2. PW.2.1 (independent, qualified software design review for security requiremenents being met, and risks addressed) should be High priority, not Medium. This is an absolutely fundamental activity for security requirements being met by the design, and to prioritize any gaps. Based on hundreds of such reviews over a decade of experience in systems which conducted these reviews, it is almost guaranteed that such reviews will find otherwise undiscovered high and moderate severity security requirements gaps, so the reviews are essential to prevent these important gaps from remaining. What good are security requirements and risk modeling if the systems are not reliably assessed to determine whether those critical requirements and risks are addressed?

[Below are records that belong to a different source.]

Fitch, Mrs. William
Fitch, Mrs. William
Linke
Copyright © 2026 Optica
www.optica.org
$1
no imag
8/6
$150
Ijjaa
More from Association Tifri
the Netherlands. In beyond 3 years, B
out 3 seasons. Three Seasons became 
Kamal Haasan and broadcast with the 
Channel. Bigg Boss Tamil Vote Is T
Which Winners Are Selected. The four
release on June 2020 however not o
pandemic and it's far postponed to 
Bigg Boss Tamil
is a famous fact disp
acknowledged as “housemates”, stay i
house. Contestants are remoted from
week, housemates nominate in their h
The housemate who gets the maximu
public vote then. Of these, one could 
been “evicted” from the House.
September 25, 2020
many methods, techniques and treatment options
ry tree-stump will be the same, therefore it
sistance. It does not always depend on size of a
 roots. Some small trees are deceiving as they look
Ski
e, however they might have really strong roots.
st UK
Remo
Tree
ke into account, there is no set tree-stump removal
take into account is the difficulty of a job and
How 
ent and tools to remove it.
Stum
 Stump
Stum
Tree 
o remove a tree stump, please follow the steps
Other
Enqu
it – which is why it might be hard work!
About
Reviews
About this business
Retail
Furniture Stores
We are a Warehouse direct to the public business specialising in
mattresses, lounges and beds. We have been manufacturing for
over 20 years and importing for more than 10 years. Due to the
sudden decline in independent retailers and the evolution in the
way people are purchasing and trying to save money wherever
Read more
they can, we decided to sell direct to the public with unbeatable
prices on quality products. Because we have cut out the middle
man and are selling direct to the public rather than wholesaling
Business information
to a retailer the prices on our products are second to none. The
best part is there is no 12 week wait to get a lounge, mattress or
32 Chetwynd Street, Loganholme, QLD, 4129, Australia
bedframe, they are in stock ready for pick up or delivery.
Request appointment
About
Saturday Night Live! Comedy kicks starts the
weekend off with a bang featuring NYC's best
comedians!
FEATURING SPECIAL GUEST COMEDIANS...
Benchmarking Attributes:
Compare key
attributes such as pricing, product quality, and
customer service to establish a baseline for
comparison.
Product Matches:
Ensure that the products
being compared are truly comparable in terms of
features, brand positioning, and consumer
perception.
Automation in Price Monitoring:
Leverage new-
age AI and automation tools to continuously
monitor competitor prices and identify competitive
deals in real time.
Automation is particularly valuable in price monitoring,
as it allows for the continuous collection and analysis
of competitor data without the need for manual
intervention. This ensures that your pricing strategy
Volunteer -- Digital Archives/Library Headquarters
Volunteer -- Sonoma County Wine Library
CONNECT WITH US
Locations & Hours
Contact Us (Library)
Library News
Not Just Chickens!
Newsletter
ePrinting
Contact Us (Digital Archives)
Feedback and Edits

3. Either this document or a future one should be expanded to include non-Generative AI (other types of AI) security.
4. PO 3.1 relates to using tools to help insure AI security; it doesn't mention AI itself directly and it should. As AI advances, getting usage history related to AI will help us deal with more capable and more advanced models. Clearly establishing expectations that AI should be used in evaluation of newer AI should be incorporated in the document.